Blogue Pouding

La question

Une question m'obsède d'une façon particulière, d'une façon qui semble n’obséder que moi, parce que je n'ai à ce jour rencontré aucun semblable, au moins une autre personne à la fois obsédée par la même question et résolue à y trouver une réponse vraie, vraie au point de considérer toutes les réponses possibles comme fausses au départ. Bref, de donner à cette question une réponse complète, qui soit profondément réfléchie, mûrie, analysée, comparée, hachée menue, désassemblée, ressassée, pourfendue, trucidée, argumentée, défendue, rejetée, voire amoindrie et diluée dans le bouillon de toutes les premières réponses venues.

Après quelques dizaines d'années à n'être plus que l'ombre de moi-même, à devenir le jouet puis la proie de cette question qui m'obsède, à véritablement frôler la folie tant je n'ai eu d'autre choix que de me vouer corps et âme à la recherche d'une réponse qui me satisfasse, dans la solitude foisonnante de ma pensée, et à travers toutes mes expériences de vie, j'y arrive. Après tout ce temps donc, me voici prêt à enfin livrer une réponse à cette question qui m'obsède. Et je me sens aujourd'hui bien seul. C'est qu'à travers cette quête, j'ai sacrifié toutes mes relations. C'était forcé. Je n'aurais jamais pu partager ma quête avec une autre personne. Comment aurais-je pu trouver le temps de résoudre cette question qui m'obsède, et au même moment gérer les fous contaminés par mon obsession?

Parce que déjà beaucoup d'illuminés habités par des questions obsédantes ont bâclé leur travail, et que bien du sang, de la violence et des pleurs ont été vainement répandus, je me suis employé à ne jamais céder à la tentation de communiquer des réponses simplistes et séduisantes parce qu'incomplètes, de la sorte de celles pouvant séduire quelques disciples. Parce qu'il n'y a rien de plus dangereux que de donner des réponses incomplètes et irréfléchies à des questions existentielles. Pensez aux idéologies politiques, et méditez un moment sur les conséquences des discours tenus dans tel ou tel manifeste politicien. Si les questions originelles obsédantes servant de trame à tel ou tel livre avaient été examinées à fond avant sa parution, sous toutes leurs coutures, à travers de nombreuses années d'études, il est peu probable que telle ou telle idéologie et leurs funestes suites aient jamais vu le jour.
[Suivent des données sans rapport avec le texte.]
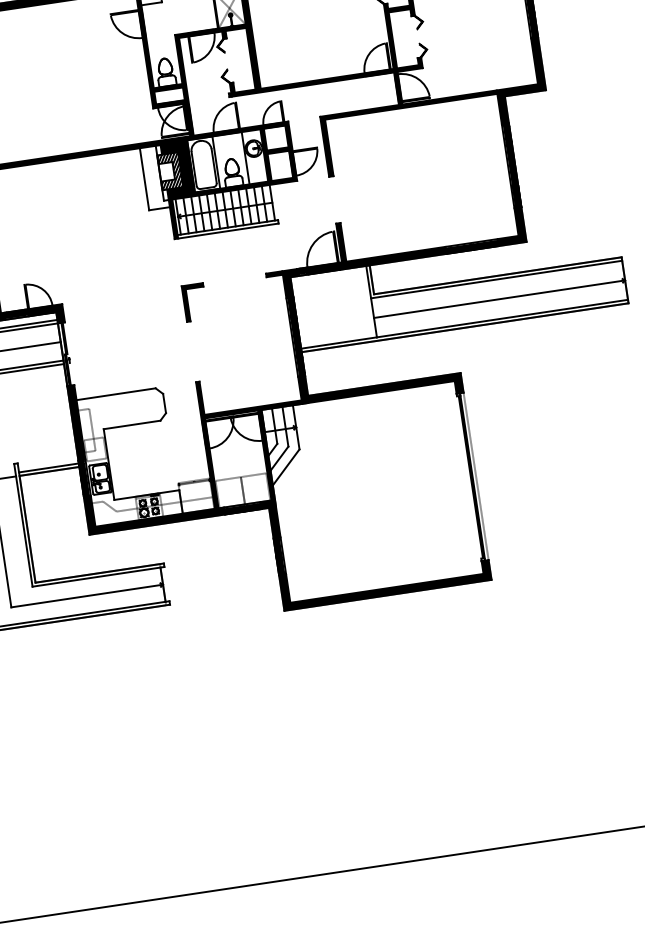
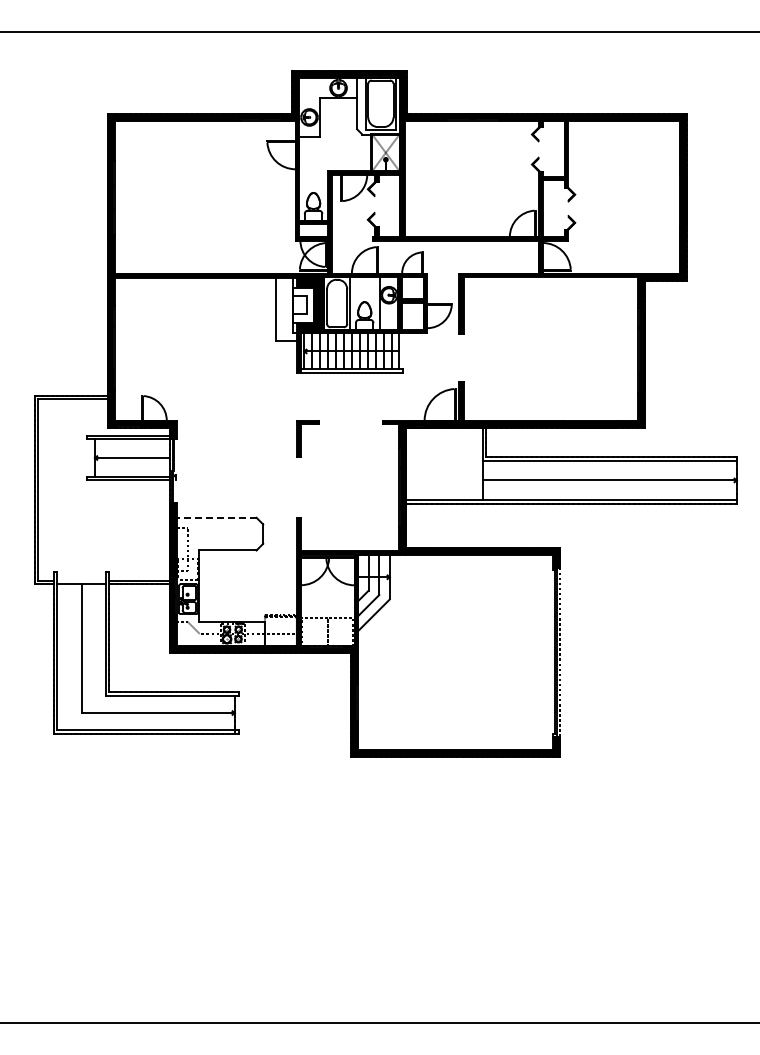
hatch: (169, 170) -> (302, 304), removed
line: (115, 394) -> (216, 517), solid -> dashed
Pensez à toutes les écoles de pensées, incluant les religions, celles dont les noms finissent en -isme, et demandez-vous en quoi celle-ci ou celle-là ne serait en fait que la réponse partielle et irréfléchie à une question existentielle complexe, jadis obsédante pour tel ou tel quidam devenu icône de quelques disciples de disciples.

En cela, la question qui m'obsède et mes efforts pour y trouver une réponse vraie et satisfaisante se rapproche d'une entreprise philosophique, sans en être vraiment une. Parce que je ne prétend pas apporter de réponse universelle à la question qui m'obsède, ou fonder une école de pensée. Ma réponse à cette question sera bien personnelle. Et tant mieux si cette réponse plaît à au moins une seule autre personne, quoique le but de tout cet exercice ne soit que de me libérer du fardeau de ma quête, de livrer la réponse la plus vraie qui soit de la manière la plus indiscutable possible, et non pas de convaincre. Car il est vrai qu'au terme de ce premier texte, je me considérerai complètement libéré de cette question qui m’obsédait jusqu'à aujourd'hui. Cette question ne m'obsèdera plus. Je serai libéré, prêt à poursuivre ma route, beaucoup plus léger que la veille, car l'obsession me pèse.

Avant de vous dire la question qui m'obsède, je dois vous mettre en garde. La question en question couvre large, beaucoup plus large que la réponse que j'y donnerai. En fait, trop large pour tenter d'y répondre dans tous ses aspects sans y consacrer plusieurs vies. Et parce que tant de penseurs et de philosophes ont déjà avant moi trouvé tant de réponses visant les aspects les plus universels liés à cette question qui m'obsède, je ne me concentrerai que sur ses aspects les moins universels, ceux les plus proches de ma personne et de mon quotidien, parce que c'est là où j'en suis. Parce que c'est peut-être le sens de la vie que de partir du général pour en arriver au particulier?

Alors donc, quelle est cette question profonde qui m'obsède et à laquelle je me dois de trouver une ou des réponses vraies et satisfaisantes? Je crois que j'ai oublié. Merde!